Stored dataset items:
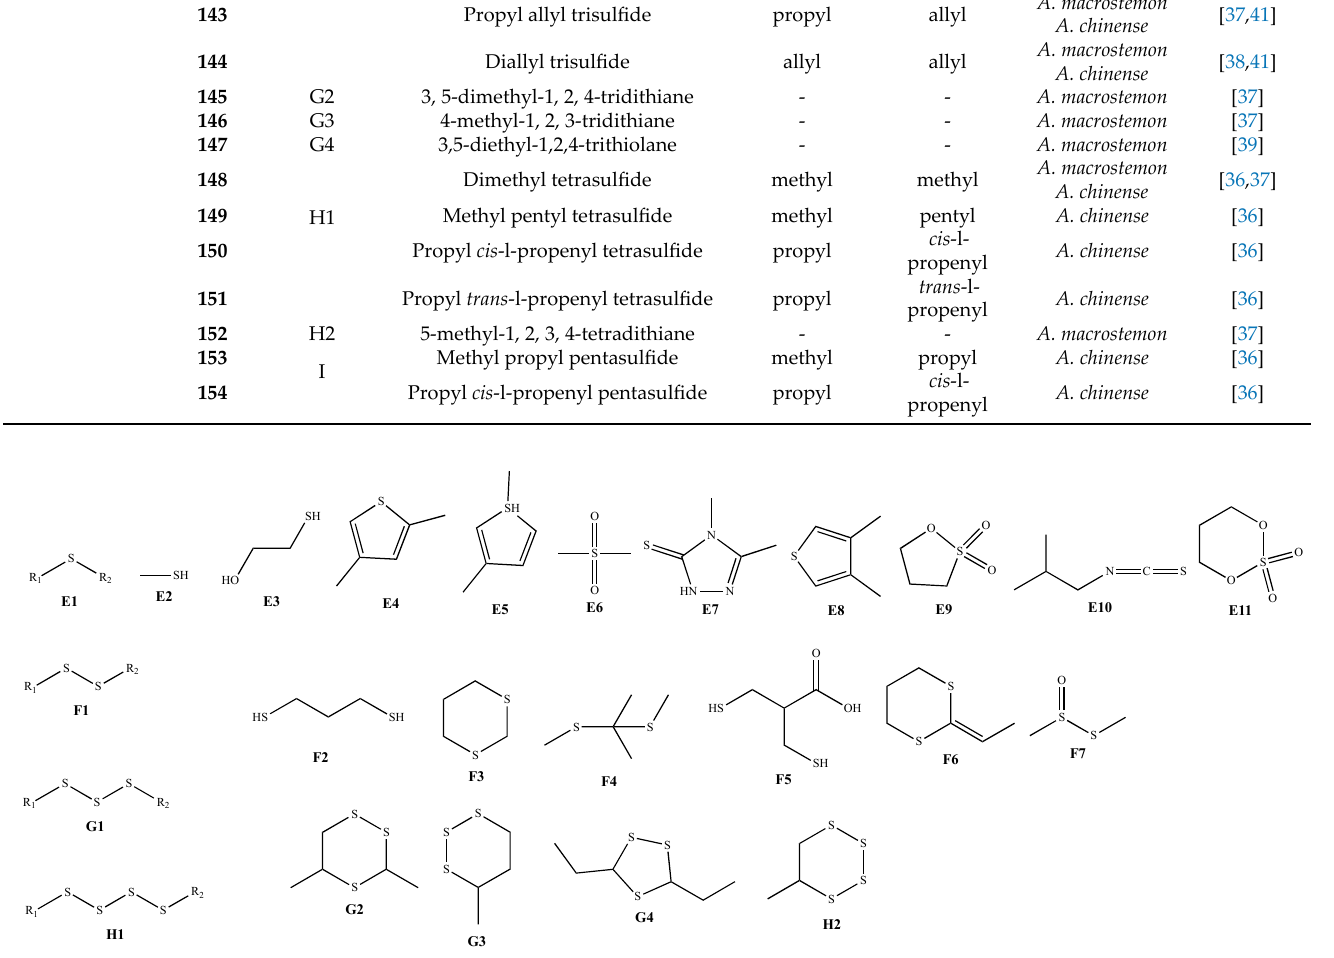
Table 6. List of nitrogen-containing compounds previously identi fi ed from AMB.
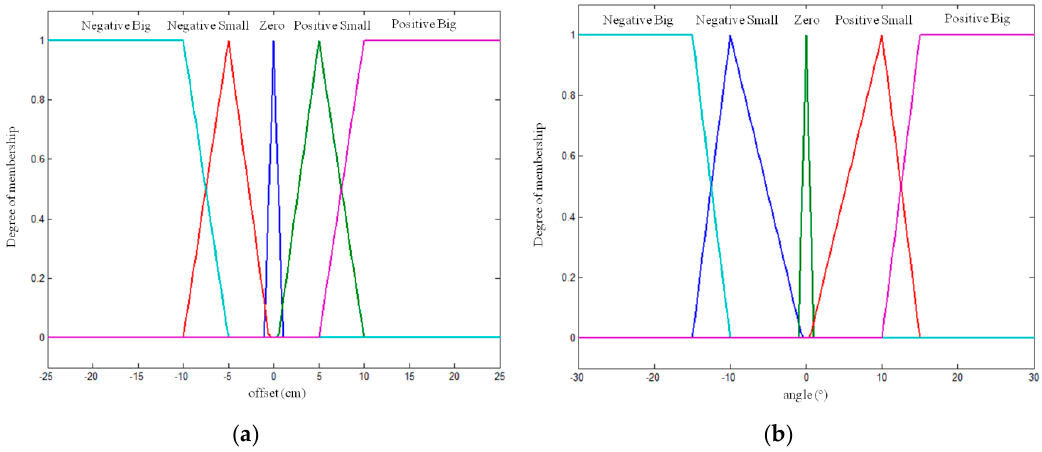
Figure 11. Linear speed controller. Fuzzy sets of input variables: ( a ) offset and ( b ) angle.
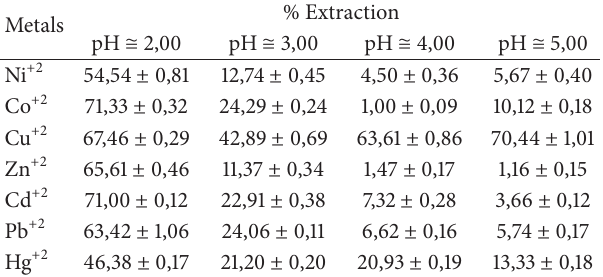
and [metal nitrate] = 1 × 10 − 2 M, 298K, 1h contact time. Averages and standard deviations calculated for data are obtained from five independent extraction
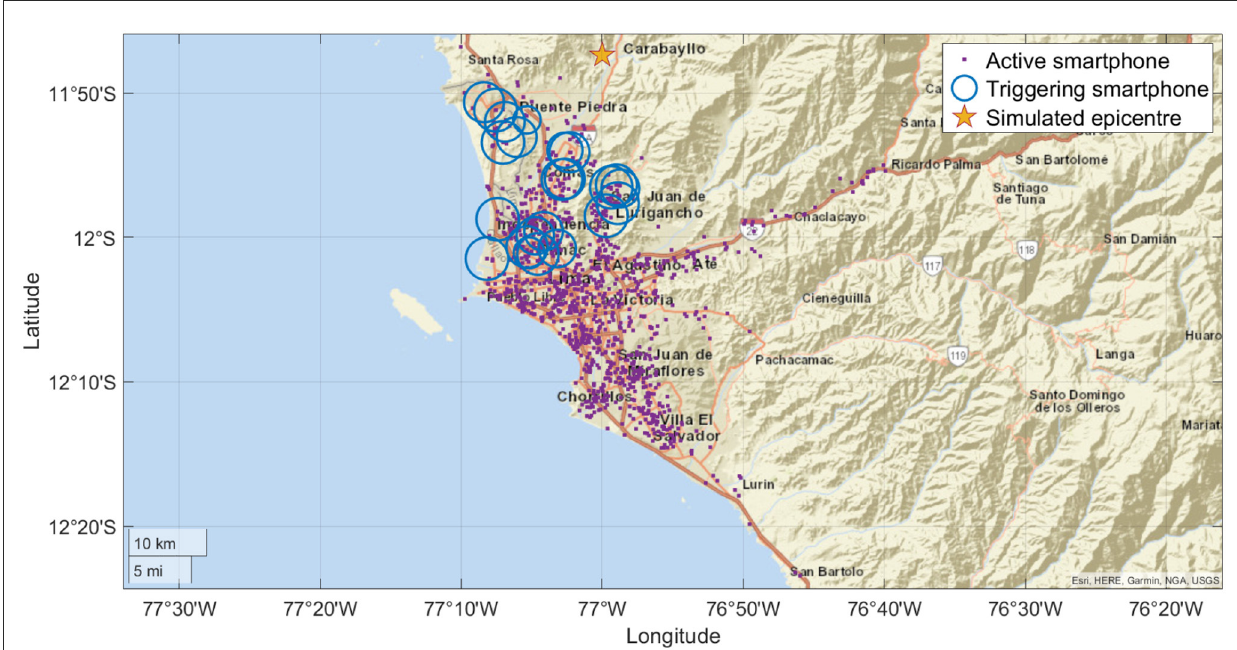
FIGURE1 Simulated true earthquake detection based on the EQN smartphone network of Lima (Peru). The diameter of circles is proportional to the triggering time.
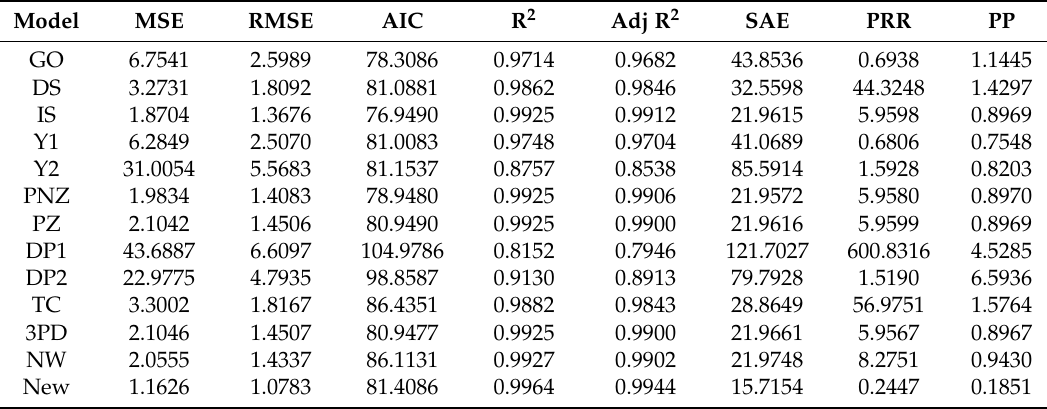
Table 8. Comparison criteria from TS dataset (Dataset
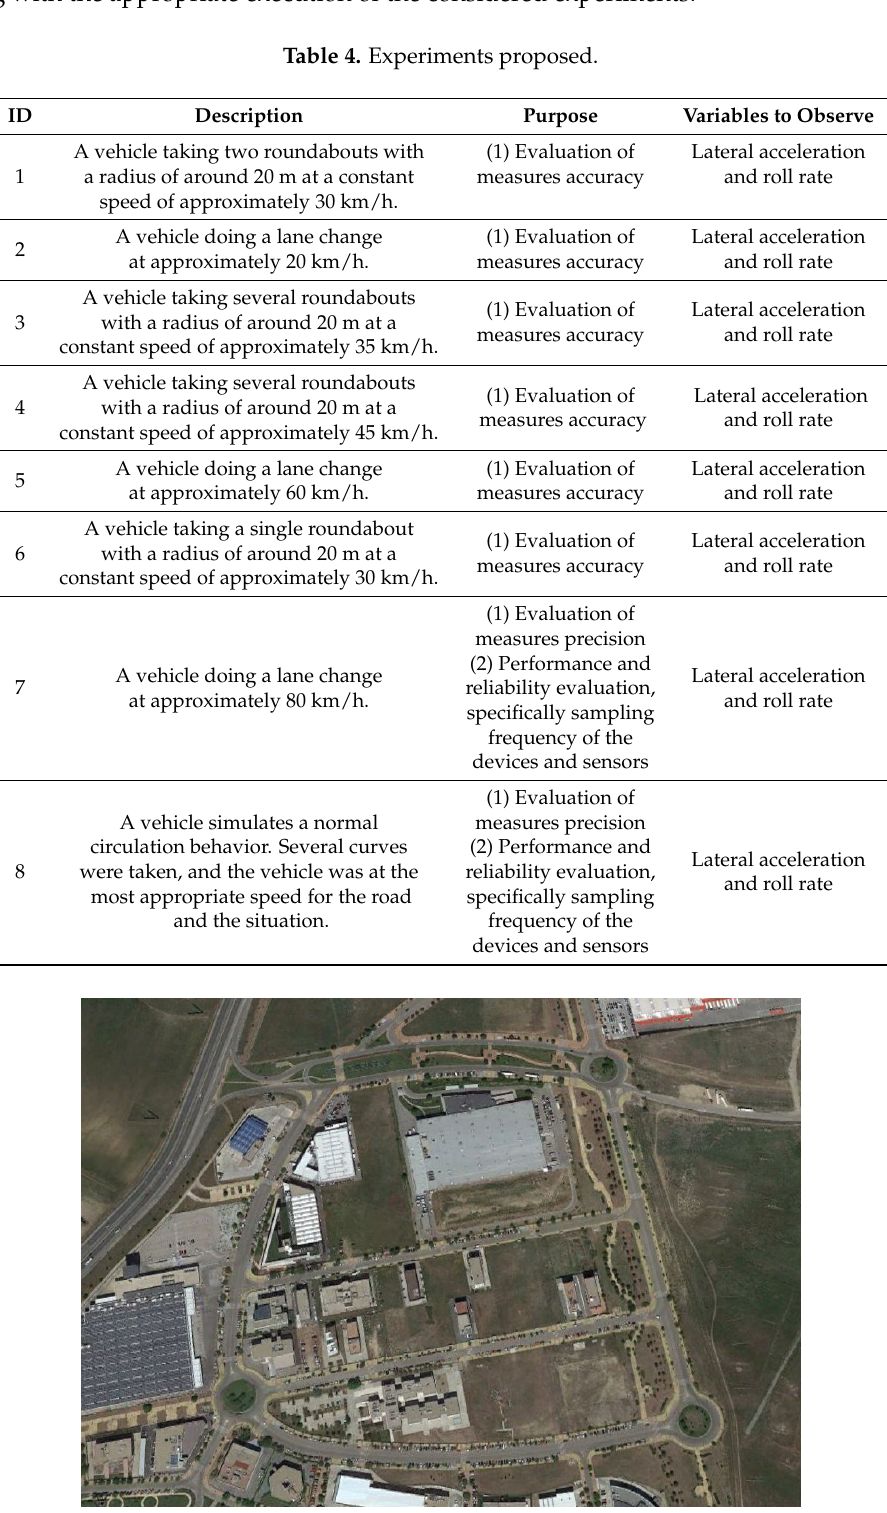
Figure 4. Experiments’ context (Map scale 1:7800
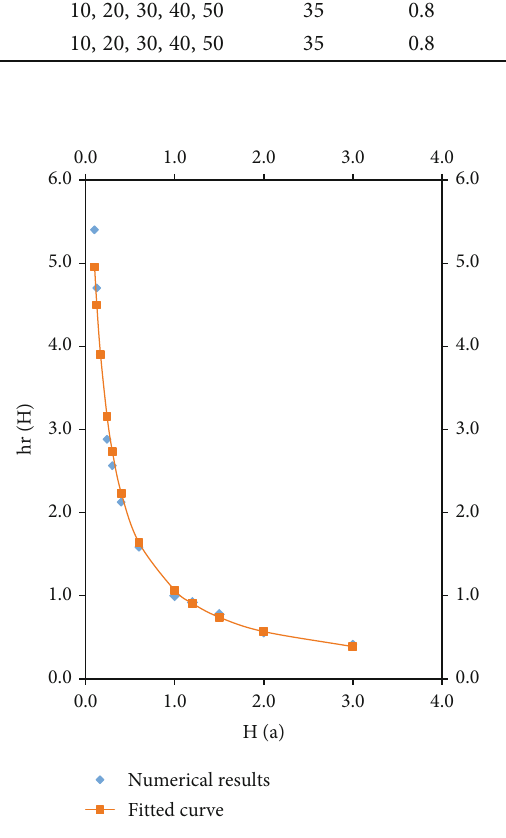
Figure 4: The relationship between ratio of unloading in fl uence depth to excavation depth ( hr / H ) and the excavation depth width ratio ( H / a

PROBLEM DETAILS
Return every line shown above without changing a word, and skip the pictures.

ANSWER BOX
Table 6. List of nitrogen-containing compounds previously identi fi ed from AMB.
Figure 11. Linear speed controller. Fuzzy sets of input variables: ( a ) offset and ( b ) angle.
and [metal nitrate] = 1 × 10 − 2 M, 298K, 1h contact time. Averages and standard deviations calculated for data are obtained from five independent extraction
FIGURE1 Simulated true earthquake detection based on the EQN smartphone network of Lima (Peru). The diameter of circles is proportional to the triggering time.
Table 8. Comparison criteria from TS dataset (Dataset
Figure 4. Experiments’ context (Map scale 1:7800
Figure 4: The relationship between ratio of unloading in fl uence depth to excavation depth ( hr / H ) and the excavation depth width ratio ( H / a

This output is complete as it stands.